When I was a kid, I was rarely sick during the school year. When school was out, however, either for holidays or the summer, down I went: measles, mumps, pneumonia! It turns out I do best, mentally and physically, when under some stress, like the daily pressures of school, for instance. Stress seems to hold my health and mental state stable: without it I break down, get sick, or feel odd or unanchored. I’m therefore not surprised that folks are struggling with the release from the constrictions under which we’ve been living for 18 months. Maybe the limitations have been holding us in place, so that as they are lifted, we feel a bit unanchored, awkward.
Finally, we are allowed to hug… or hold back. Finally, we are permitted to go to the movies, yet we stall, stay home, and watch on our smaller screens. Finally, we can sit on a patio with friends, yet we stay on our own balconies. Finally, we can go to a restaurant… and we make another meal at home. Finally, we can go to a museum, but we cue up another movie on Netflix. The world is opening, yet we have become fearful, or at least hesitant, to make plans that may be, once again, jettisoned by forces outside our control.
And so much is outside our control! The quality of the information upon which we have based our actions since the beginning of the pandemic has been variable at best, often incoherent, and downright incorrect at worst. What’s the new drill? Masks are obligatory in the cinema. At first, no popcorn or snacks were available, so masks were worn all the time; now that the snack bar is open for business (snacks being a large part of a cinema’s bottom line), the mask rules are relaxed so you don’t have to wear it while you’re watching the movie. Is this science or capitalism? Scrambling to keep up with the rules and the science is sometimes a mammoth challenge.
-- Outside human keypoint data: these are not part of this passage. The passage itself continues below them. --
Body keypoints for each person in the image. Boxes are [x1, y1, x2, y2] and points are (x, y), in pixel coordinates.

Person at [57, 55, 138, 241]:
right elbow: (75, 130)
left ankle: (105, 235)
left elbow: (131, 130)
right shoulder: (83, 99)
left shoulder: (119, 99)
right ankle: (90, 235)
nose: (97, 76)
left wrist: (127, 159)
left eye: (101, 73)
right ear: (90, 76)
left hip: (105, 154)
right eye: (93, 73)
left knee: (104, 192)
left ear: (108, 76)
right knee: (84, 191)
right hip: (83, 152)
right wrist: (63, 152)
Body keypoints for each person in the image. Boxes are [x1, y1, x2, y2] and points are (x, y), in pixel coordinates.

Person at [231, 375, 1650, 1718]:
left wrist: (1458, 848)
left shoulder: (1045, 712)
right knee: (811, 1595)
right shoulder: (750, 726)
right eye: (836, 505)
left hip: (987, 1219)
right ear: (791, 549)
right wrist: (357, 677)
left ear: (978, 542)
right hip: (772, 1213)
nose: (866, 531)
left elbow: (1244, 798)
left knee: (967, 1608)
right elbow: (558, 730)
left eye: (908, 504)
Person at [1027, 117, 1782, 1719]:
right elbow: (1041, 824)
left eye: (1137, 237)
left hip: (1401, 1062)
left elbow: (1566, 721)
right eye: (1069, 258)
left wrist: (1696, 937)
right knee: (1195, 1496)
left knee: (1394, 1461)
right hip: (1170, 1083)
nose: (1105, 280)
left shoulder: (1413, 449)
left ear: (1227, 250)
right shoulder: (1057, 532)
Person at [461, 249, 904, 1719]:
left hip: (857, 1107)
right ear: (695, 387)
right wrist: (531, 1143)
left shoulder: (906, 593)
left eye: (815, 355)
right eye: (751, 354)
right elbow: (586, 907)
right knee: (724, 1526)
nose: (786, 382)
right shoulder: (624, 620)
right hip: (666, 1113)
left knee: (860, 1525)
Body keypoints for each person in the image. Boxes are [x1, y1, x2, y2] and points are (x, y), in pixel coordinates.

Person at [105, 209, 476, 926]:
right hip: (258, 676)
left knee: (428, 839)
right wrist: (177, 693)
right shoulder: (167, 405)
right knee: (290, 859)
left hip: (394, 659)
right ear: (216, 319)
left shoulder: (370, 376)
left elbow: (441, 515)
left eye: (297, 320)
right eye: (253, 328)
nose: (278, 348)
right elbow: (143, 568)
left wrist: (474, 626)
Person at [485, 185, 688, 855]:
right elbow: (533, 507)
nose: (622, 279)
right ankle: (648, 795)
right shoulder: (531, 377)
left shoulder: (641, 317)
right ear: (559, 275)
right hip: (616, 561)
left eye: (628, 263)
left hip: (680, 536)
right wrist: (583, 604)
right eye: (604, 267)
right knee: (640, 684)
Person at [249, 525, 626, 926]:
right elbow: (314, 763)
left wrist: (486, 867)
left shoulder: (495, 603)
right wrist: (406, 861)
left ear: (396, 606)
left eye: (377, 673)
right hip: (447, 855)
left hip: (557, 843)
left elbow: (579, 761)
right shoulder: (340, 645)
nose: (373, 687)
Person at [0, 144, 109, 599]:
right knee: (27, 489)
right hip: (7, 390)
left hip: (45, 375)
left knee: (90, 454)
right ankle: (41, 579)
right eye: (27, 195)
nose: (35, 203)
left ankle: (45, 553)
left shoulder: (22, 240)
But getting back to the release from confinement: how do we take these first steps? For some, it’s simply a matter of dropping these newly acquired habits (but don’t dump that mask just yet and don’t ever give up washing your hands, although that hand-sanitizer smells awful!). For others, it is relearning even the smallest things. Are you ready to sit in a bar? In the poorly ventilated back of the bar or only up front, where the door opens regularly? Do you elbow bump, or can you permit a fist bump? Ready for a hug? And what of “les bises” (I live in Quebec, after all, where the two-cheek kiss was hard for me to learn, and has been harder to forego)? With, or without masks? Or no bises at all? Only with some people and not with others, depending on their level of comfort? Or ours?
What do we do with our awkwardness, our fear of contamination, of doing the wrong thing? When the pandemic started, we were confused about what to do to keep others and ourselves safe. We felt off-kilter, isolated, irritable, exhausted, anxious and many other challenging emotions. Most of us became accustomed, to greater and lesser degrees, to the new restrictions. Some found a certain peace, being released from the pressure to conform to social obligations. Others felt isolated, depressed, abandoned. Work for many of us became something one does from home and something that runs into the other hours of our life since the lines of delineation were erased. Everything was slightly or greatly altered.
So, as we emerge from a world-wide event that we had never experienced, how can we bring a gentleness to it? We couldn’t expect to be at our best during the restrictions, so why should we be expected to be at our best with this strange reopening within a very different reality? How can we forgive ourselves and others for being betwixt and between, for not necessarily being able to be smooth and elegant in this transition? One of my most helpful, guiding thoughts is a “kindness mantra”: This person is doing the best s/he can, with what s/he has in this moment. Sometimes, “this person” is us.